Williams, who will be stepping down as the head of the Church of England in December, has said the church was wrong for its past treatment of gay people.

In an interview with British newspaper The Telegraph, he said: ‘We've not exactly been on the forefront of pressing for civic equality for homosexual people, and we were wrong about that.

‘We should have clarified the distinction between what we want to say, and the rights of the citizen.’

The 62-year-old has spent much of his decade as archbishop trying to hold the diverse Anglican Church together after the first openly gay bishop, an American called Gene Robinson, was ordained.

Splitting both traditionalists, such as African churches, and liberals, Williams pointed to Robinson as when he should have intervened.

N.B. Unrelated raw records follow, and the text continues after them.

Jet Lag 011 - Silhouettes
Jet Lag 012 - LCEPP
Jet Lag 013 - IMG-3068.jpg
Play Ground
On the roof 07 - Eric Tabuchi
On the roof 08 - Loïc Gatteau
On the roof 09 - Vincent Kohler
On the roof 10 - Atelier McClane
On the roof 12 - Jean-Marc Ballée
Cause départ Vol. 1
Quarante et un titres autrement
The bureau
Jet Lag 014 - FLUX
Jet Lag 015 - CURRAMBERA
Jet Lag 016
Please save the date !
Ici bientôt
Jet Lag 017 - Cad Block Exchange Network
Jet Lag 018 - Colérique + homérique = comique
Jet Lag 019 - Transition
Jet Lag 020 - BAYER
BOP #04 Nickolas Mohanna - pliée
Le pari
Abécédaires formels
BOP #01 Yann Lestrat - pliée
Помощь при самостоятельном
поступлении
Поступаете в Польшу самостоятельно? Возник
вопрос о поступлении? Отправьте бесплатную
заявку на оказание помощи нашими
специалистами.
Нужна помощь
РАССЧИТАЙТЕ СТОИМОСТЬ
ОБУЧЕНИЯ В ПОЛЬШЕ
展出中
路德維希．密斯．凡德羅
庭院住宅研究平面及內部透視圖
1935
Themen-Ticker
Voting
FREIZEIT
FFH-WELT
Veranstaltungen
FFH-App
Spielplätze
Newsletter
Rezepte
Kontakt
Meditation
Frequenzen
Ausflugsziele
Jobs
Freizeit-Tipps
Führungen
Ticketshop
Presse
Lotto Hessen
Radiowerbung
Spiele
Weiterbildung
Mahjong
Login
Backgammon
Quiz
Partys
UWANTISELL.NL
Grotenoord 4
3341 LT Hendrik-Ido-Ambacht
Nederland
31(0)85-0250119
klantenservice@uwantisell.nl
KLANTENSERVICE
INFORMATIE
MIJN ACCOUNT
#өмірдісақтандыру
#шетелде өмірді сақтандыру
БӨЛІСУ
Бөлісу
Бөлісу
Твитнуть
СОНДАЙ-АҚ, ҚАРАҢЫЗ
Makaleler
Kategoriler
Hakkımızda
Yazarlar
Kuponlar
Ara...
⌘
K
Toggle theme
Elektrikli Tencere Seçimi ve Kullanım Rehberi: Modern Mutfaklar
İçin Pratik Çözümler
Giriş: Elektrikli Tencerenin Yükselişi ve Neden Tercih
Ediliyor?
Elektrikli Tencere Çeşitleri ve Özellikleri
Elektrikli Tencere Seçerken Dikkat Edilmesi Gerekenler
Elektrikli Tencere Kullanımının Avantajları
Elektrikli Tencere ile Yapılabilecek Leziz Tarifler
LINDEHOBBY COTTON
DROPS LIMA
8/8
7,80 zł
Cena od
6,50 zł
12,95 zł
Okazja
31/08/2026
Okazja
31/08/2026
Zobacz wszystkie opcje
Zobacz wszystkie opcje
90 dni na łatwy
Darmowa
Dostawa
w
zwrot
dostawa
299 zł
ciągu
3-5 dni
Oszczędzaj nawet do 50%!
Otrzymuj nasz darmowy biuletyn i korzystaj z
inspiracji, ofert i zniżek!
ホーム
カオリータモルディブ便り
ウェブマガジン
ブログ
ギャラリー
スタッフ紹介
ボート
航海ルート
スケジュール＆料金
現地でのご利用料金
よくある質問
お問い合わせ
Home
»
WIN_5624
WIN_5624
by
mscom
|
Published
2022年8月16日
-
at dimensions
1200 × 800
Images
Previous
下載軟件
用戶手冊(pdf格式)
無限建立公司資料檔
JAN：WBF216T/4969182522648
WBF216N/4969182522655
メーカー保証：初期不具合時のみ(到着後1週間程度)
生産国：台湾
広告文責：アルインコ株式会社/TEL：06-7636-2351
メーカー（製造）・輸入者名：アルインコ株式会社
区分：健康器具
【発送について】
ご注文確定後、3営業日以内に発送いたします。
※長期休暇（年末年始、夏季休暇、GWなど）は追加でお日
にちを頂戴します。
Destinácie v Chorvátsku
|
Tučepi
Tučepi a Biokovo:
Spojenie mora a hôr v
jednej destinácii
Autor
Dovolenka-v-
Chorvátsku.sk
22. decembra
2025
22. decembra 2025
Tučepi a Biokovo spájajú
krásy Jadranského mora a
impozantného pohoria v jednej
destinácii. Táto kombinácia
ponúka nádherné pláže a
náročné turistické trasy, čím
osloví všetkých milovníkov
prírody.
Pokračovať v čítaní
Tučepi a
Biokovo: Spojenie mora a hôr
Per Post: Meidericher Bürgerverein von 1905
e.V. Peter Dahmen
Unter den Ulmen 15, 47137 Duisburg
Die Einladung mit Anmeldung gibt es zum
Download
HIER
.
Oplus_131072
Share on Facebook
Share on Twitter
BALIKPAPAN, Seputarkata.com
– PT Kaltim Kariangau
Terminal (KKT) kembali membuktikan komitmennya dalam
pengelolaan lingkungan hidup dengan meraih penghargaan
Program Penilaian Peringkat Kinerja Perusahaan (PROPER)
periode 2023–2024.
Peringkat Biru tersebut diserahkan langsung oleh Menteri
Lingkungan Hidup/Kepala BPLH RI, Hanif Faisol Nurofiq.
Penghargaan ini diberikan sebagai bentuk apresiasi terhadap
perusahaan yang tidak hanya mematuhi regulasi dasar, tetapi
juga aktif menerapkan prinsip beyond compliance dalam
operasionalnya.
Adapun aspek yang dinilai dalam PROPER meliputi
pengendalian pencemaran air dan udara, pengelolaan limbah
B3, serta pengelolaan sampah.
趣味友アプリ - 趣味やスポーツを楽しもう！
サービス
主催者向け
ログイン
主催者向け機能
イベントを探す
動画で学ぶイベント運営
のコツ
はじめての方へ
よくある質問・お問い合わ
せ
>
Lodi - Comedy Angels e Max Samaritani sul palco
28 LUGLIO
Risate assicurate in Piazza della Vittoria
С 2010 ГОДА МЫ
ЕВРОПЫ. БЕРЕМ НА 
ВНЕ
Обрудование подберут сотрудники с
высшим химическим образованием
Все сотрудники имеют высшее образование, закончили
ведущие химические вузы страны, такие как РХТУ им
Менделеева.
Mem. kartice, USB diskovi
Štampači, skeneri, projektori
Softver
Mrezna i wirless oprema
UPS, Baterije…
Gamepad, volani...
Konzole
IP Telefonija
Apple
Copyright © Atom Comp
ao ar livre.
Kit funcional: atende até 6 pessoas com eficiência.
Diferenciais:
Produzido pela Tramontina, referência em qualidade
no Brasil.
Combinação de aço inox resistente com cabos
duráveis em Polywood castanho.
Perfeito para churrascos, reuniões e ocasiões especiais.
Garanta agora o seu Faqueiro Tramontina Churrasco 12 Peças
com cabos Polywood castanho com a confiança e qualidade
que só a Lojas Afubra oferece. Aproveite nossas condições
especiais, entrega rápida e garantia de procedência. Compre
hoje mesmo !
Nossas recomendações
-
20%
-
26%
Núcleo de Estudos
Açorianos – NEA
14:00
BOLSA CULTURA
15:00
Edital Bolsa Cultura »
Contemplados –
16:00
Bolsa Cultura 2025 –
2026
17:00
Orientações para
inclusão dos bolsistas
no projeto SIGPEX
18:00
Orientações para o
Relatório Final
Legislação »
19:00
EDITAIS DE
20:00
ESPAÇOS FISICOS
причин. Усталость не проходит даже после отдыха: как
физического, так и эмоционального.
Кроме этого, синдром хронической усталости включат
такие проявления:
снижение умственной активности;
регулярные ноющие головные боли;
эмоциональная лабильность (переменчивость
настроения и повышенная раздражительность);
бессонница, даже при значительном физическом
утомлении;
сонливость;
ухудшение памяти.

He said: ‘I don’t think I’ve got it right over the last 10 years.

‘It might have helped a lot if I’d gone sooner to the United States when things began to get difficult about the ordination of gay bishops, and engaged more directly.

The Church of England is now deeply divided, with some leaders fighting against same-sex marriage, and some believing it should be legalized in England and Wales.

A Welsh vicar, for example, left his post after 33 years of preaching because of the church's fight against marriage equality.

Williams said: ‘The Church declares in its liturgy marriage is between a man and a woman, so we can’t simply nod through the change in that respect,’ he said.

The archbishop added he had tried to do more for gay people in the church, such as granting partners of gay bishops the same pension as their heterosexual peers.

After stepping down, Williams will take up a new post in January as the master of Magdalene College, Cambridge.